Thursday, February 4

Book: Shadows for Silence in the Forests of Hell, Brandon Sanderson Click for more info

The last in this literary intermission is another standalone story, this time set on a planet all of its own. Like The Emperor's Soul, that also makes it more ambitious than the other short stories I've read in the Cosmere. That said it felt less magical than the others, leaning more on traditional fantasy notes.

Even though it shouldn't have been, that lack of technical depth was a little jarring, although the book was otherwise a decent read. If that sounds like a criticism it's not - it's more an failing of mine to place it in what I understand as the being the larger Cosmere. I suspect that's something I'll figure out eventually though.

Monday, February 1

Book: The Emperor's Soul, Brandon Sanderson Click for more info

The second of the trio of short stories is a standalone story, albeit one that shares a planet with Elantris. What's peculiar about that is how we're introduced to a new form of magic - although how it relates to what we saw in Elantris remains to be seen.

A bit longer than a short story, Soul takes its time. It uses that pace to spin a greater yarn, fleshing out characters and a world that we might not even have a chance to revisit. That both makes me sad and excites me.

As a stand alone book it more than holds its own, although at this point in my journey its hard to see things without trying to fit them into the larger Cosmere. Whatever the case, I found it to be more than enough to carry itself through from beginning to end.

Wednesday, January 27

Book: The Eleventh Metal, Brandon Sanderson Click for more info

As my quest to consume everything Cosmere takes a more COD turn, I reached a point in the publishing order which presented me not one but three short stories in a row. The first of which heads back to Scadrial, allomancy and... Kelsier.

After moving to (and of course, enjoying) Era 2 of Mistborn, going back to the familiar was comforting more than anything else.

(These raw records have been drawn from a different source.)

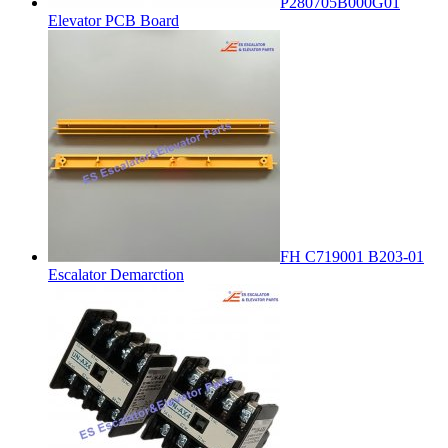
P280705B000G01
Elevator PCB Board
FH C719001 B203-01
Escalator Demarction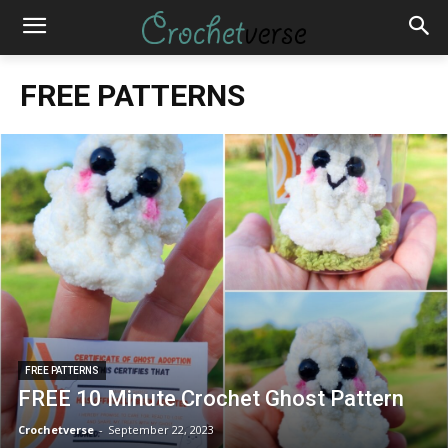
FREE PATTERNS
FREE PATTERNS
FREE 10 Minute Crochet Ghost Pattern
Crochetverse
-
September 22, 2023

And yet, the hunt for the titular eleventh metal firmly anchors the past with the current by normalising the existence (and knowledge) of set of metals wider than the 12 or so introduced to us in Era 1.

Other than that, expect more concise and clear Sanderson goodness from Scadrial.

Monday, January 25

Book: The Alloy of Law, Brandon Sanderson Click for more info

I have to admit that after the brain melting slog that was the Dune Trilogy, coming back to The Cosmere was a delightful joy. It once again affirmed that a good book isn't just a function of its world or characters, but also of its accessibility.

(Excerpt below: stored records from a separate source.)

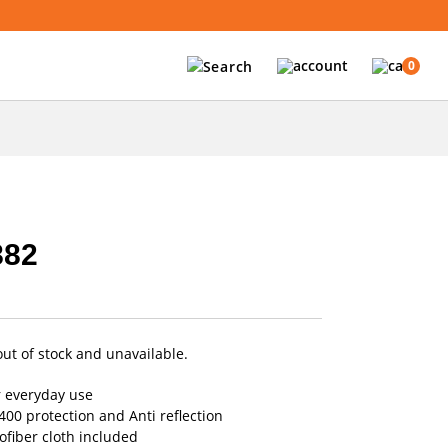
0
882
out of stock and unavailable.
r everyday use
00 protection and Anti reflection
fiber cloth included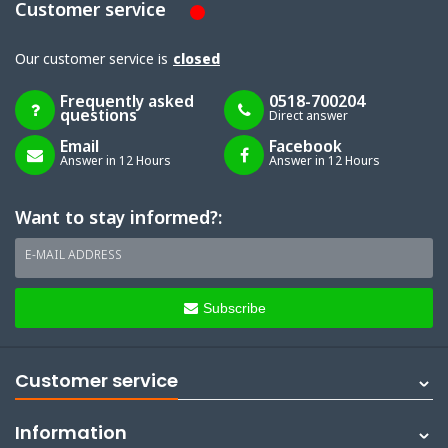
Customer service
Our customer service is
closed
Frequently asked
0518-700204
questions
Direct answer
Email
Facebook
Answer in 12 Hours
Answer in 12 Hours
Want to stay informed?:
E-MAIL ADDRESS
Subscribe
Customer service
Information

And of course accessibility doesn't mean "easy" or "less". There is a science to telling a story, and it's a skill that Sanderson has in spades. And so we're easily able to digest a complicated system of magic, complex character development and follow a story with all of its twists and turns.

The Alloy of Law brings us back to a much later Scadrial, where the events of the original Mistborn trilogy are but a distant memory. Things are familiar, but also different, another way in to the comfort in reading this book.

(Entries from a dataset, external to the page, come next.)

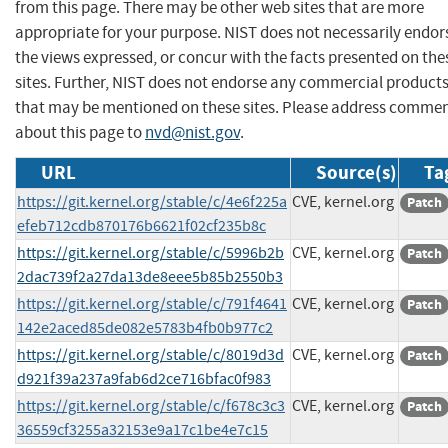
from this page. There may be other web sites that are more
appropriate for your purpose. NIST does not necessarily endor
the views expressed, or concur with the facts presented on the
sites. Further, NIST does not endorse any commercial product
that may be mentioned on these sites. Please address comme
about this page to
nvd@nist.gov
.
URL
Source(s)
Ta
https://git.kernel.org/stable/c/4e6f225a
CVE, kernel.org
Patch
efeb712cdb870176b6621f02cf235b8c
https://git.kernel.org/stable/c/5996b2b
CVE, kernel.org
Patch
2dac739f2a27da13de8eee5b85b2550b3
https://git.kernel.org/stable/c/791f4641
CVE, kernel.org
Patch
142e2aced85de082e5783b4fb0b977c2
https://git.kernel.org/stable/c/8019d3d
CVE, kernel.org
Patch
d921f39a237a9fab6d2ce716bfac0f983
https://git.kernel.org/stable/c/f678c3c3
CVE, kernel.org
Patch
36559cf3255a32153e9a17c1be4e7c15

The story itself is great enough to keep you going, while also being wholly self aware than this is but the start of a new era - that there will be more and bigger things to come. But unlike other recent trilogies I may have read, I don't continue with trepidation and a sigh, but in excitement, eager to know just how it'll all play out, certain that, at the very least, finding out won't be a chore.

And so, on we go.

Monday, January 11

Book: Children of Dune, Frank Herbert Click for more info

And so we come at last to the third (and for me, final) book of the "essential" Dune trilogy. By now I've been well conditioned into knowing what to expect, and as a result managed to get through this volume relatively unscathed.

In many ways Children is an amalgamation of the previous two books, combining the scope and ambition (and bat-poo craziness) of Dune with the speed and conciseness of Messiah. That in itself doesn't make it a better book than either however, as the same issues with pacing and plot still manage to outweigh what brilliance is trying to get out of the author's mind.

But reading the third book is just as essential as it does manage to provide closure to the Dune saga, bookending the most important developments in it's universe while keeping the door open for those who wish to explore further. However, while I can't say I regret reading this trilogy, I do know that I didn't enjoy it enough to proceed further with it - in fact I don't see myself revisiting these books at all.

On the plus side I do think that the universe is ripe for adapting to other media, and so am very much looking forward to the movie when it finally releases. As another aside, I also expect to enjoy the recently re-released boardgame much more than I would have having not read the books. Just another example of how brilliant the Dune universe is, if not the books that flagship that universe are.